“Faleceu nesta aldeia, no dia 11 de Novembro de 1922, um nonagenário chamado Manuel Agostinho que, pelas suas chocarrices ficará célebre nesta terra, tanto mais que, até no seu enterro o seu temperamento jocoso, foi demonstrado. Este velho, (que até aos últimos momentos conservou as suas faculdades mentais), esperava a morte quási com entusiasmo pedindo a todos os seus contemporâneos que o acompanhassem à última morada, e se divertissem nesse dia.
Para isso, de há anos para cá, vinha depositando em várias adegas, dinheiro para a compra de vinho, que deveria ser bebido no dia do seu funeral, tendo também encomendado, e pago 4 foguetes para dar mais realce ao festejo… “fúnebre.”
Ao sentir aproximar-se o seu último dia, nomeou de entre os seus amigos, uma comissão que velasse pela execução dos seus desejos, fazendo-lhe entrega n’essa ocasião de uns versos, feitos por ele, que deveriam ser recitados, à beira do seu coval.
Pediu que a banda filarmónica o acompanhasse, mas que durante o trajecto não tocassem marchas tristes, para evitar tristeza ao acompanhamento, e para ele próprio não ter pena de abandonar a Amareleja.

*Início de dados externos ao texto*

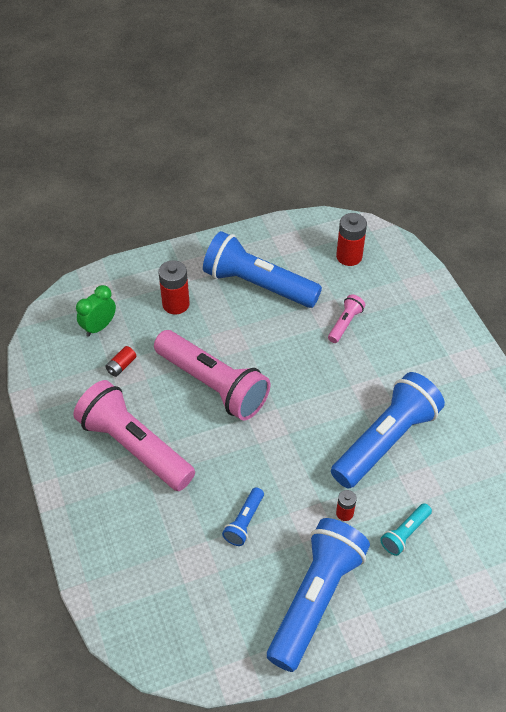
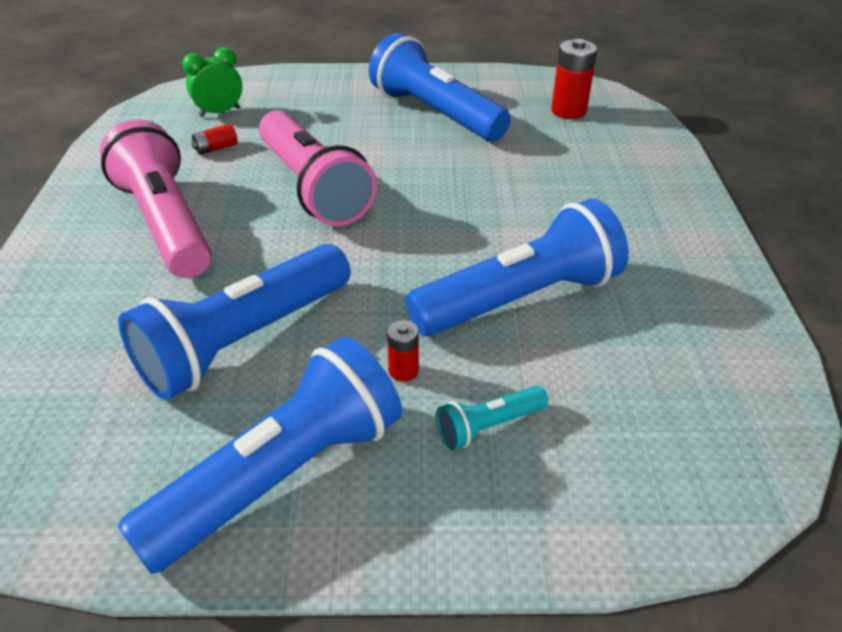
camera: 20 degrees right, 10 degrees down
red battery [158,260,190,314] -> none
blue flashlight [222,487,264,546] -> blue flashlight [118,244,351,400], size x2.26
pink flashlight [328,294,365,343] -> none

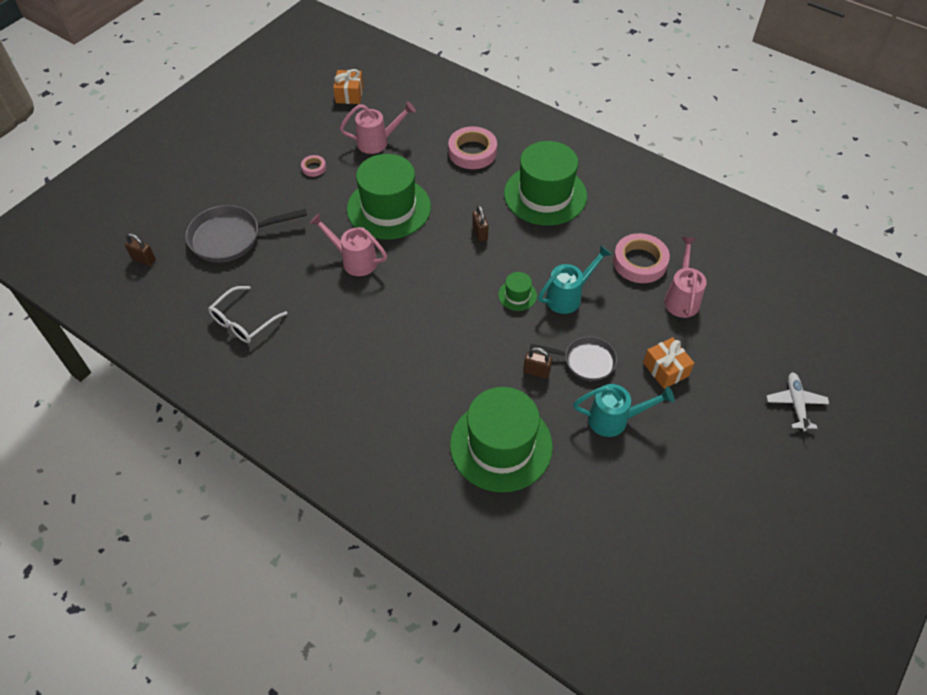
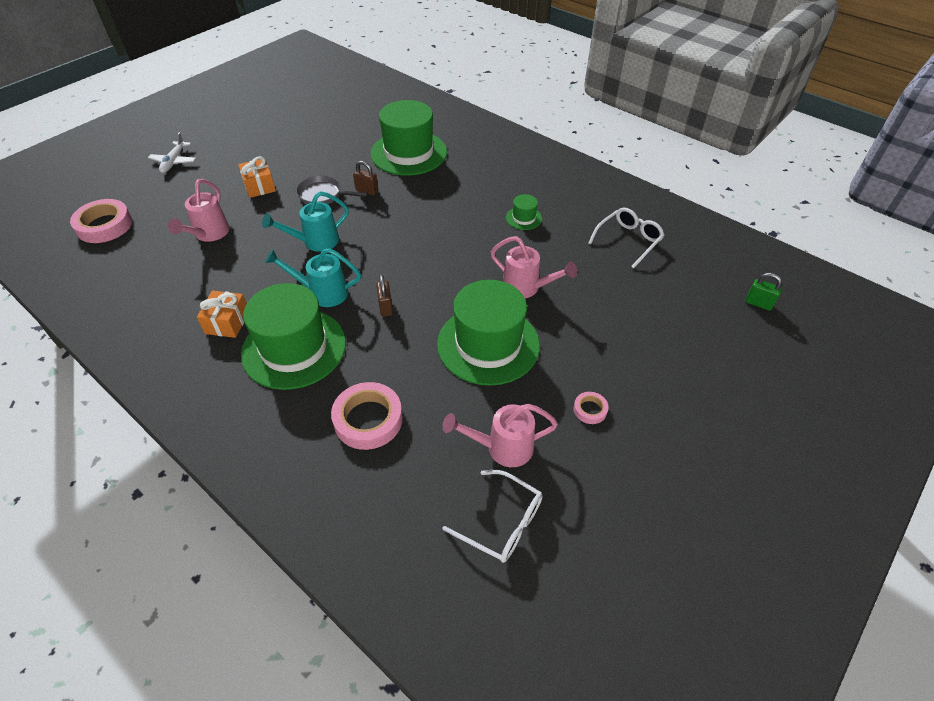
camera: 175 degrees left, 5 degrees down
brown padlock [125,233,156,266] -> green padlock [745,273,782,311]
grey pan [186,205,307,263] -> none
orange gift [333,69,364,104] -> orange gift moved to [197,291,247,338]
green hat [498,272,537,311] -> green hat moved to [506,194,542,230]
turquoise watering can [573,384,674,437] -> turquoise watering can moved to [265,248,361,307]
pink tape [613,233,670,283] -> pink tape moved to [70,199,132,243]
none -> white glasses [443,470,543,563]

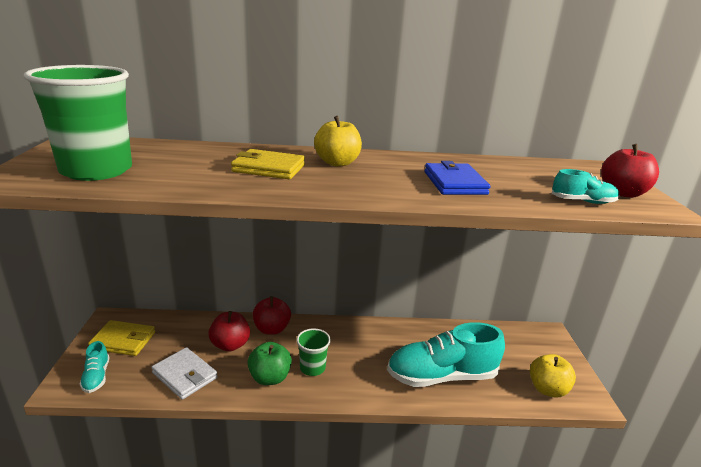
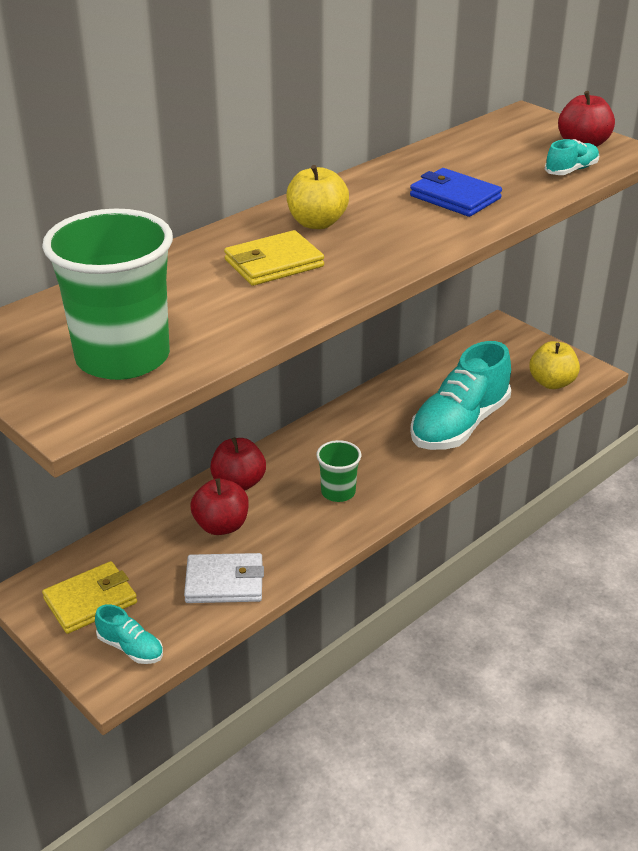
camera: 40 degrees left, 10 degrees up
green apple [248,342,292,385] -> none

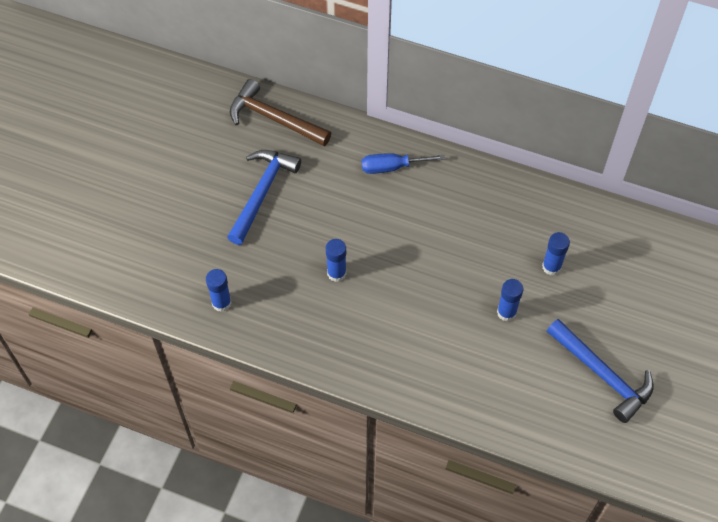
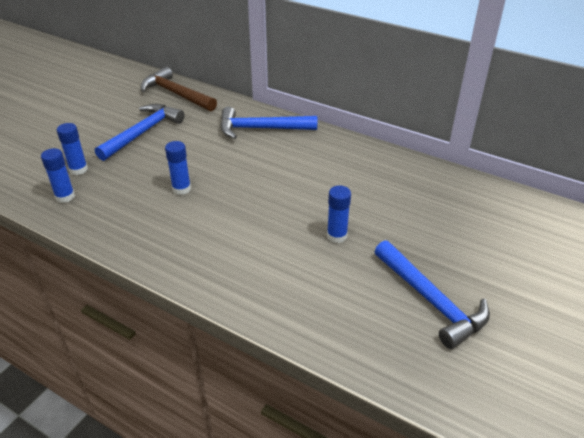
camera: 10 degrees right, 20 degrees down
blue screwdriver [362,153,445,174] -> blue hammer [220,107,317,139]
blue glue stick [542,232,570,275] -> blue glue stick moved to [57,123,88,175]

Pediu mais que, ao lado do caixão seguissem dois homens com garrafões de vinho, mas, que à ida para o cemitério, ninguém bebesse, para evitar barulhos, que lhe podiam originar dor de cabeça.
Os versos mal feitos, é verdade (mas não admira porque o autor era analfabeto) são os seguintes:
I
Já cumprimos o pedido
Do nosso amigo leal,
Pois viemos acompanhal’o
‘Té à beira do coval
Por este lado está servido,
Agora Deus o ajude;
(Diz ele) -Fiz o que pude
Vamos nós lá a beber
O vinho à sua saúde
Façamos uma parada
Aqui à entrada da aldeia
O amigo já não passeia
E já não precisa de nada.
Já encetou a jornada
Quatro foguetes no cabo
Da festa, p’ra que tudo veja,
Que já hove em Amareleja
Um enterro festejado.
Faremos ‘inda outra parada,
No meio daquela travessa
Não queiramos que esqueça
O nosso amigo … de pançada,
Bebemos outra golada,
Da pinga que nos testou
E que ainda se não acabou
E não queremos que sobre nada
Pra ficar em nomeada
O dia em que se enterrou.
Escutem… se o padre da Póda
For quem vier ao enterro
Deem-lhe vinho sem medo
Antes de me acompanhar à cova
É essa a melhor prova
P’ra boa encomendação
E eu como bom christão
Quero ser bem encomendado
P’ra ir bem encaminhado
P’ró reino da salvação
A quem me enterrar… o coveiro
Dái também uma gotinha
P’ra que faça uma cova lisinha
Não vá eu esfolar o traseiro
É o José Rita Rafeiro
Que está agora ao serviço?
Talvez depois em eu indo
Já haja outro empregado
Talvez bem mais malcreado
E é isso que eu estou sentindo.
Uma coincidência digna de nota:
O velho em questão, dizia constantemente que maior satisfação levaria deste mundo se soubesse que morria em dia de São Martinho .
E desejava que fosse esse o último dia da sua vida, porque sendo esse dia, dia de bebedeiras, era provável que a corte celeste estivesse no mesmo estado e sendo assim facilmente poderia cahir na graça dos seus membros pois sempre fora um devoto a Bacho.
Foram pois cumpridos os seus desejos.
Deus chamou-o a si no dia de S. Martinho, os versos foram lidos à beira do seu coval, bebericando-se a valer no regresso e subindo ao ar após o seu funeral os foguetes para esse fim preparados.
A filarmónica acompanhou-o também e em vez de uma marcha fúnebre executou uma marcha grave.”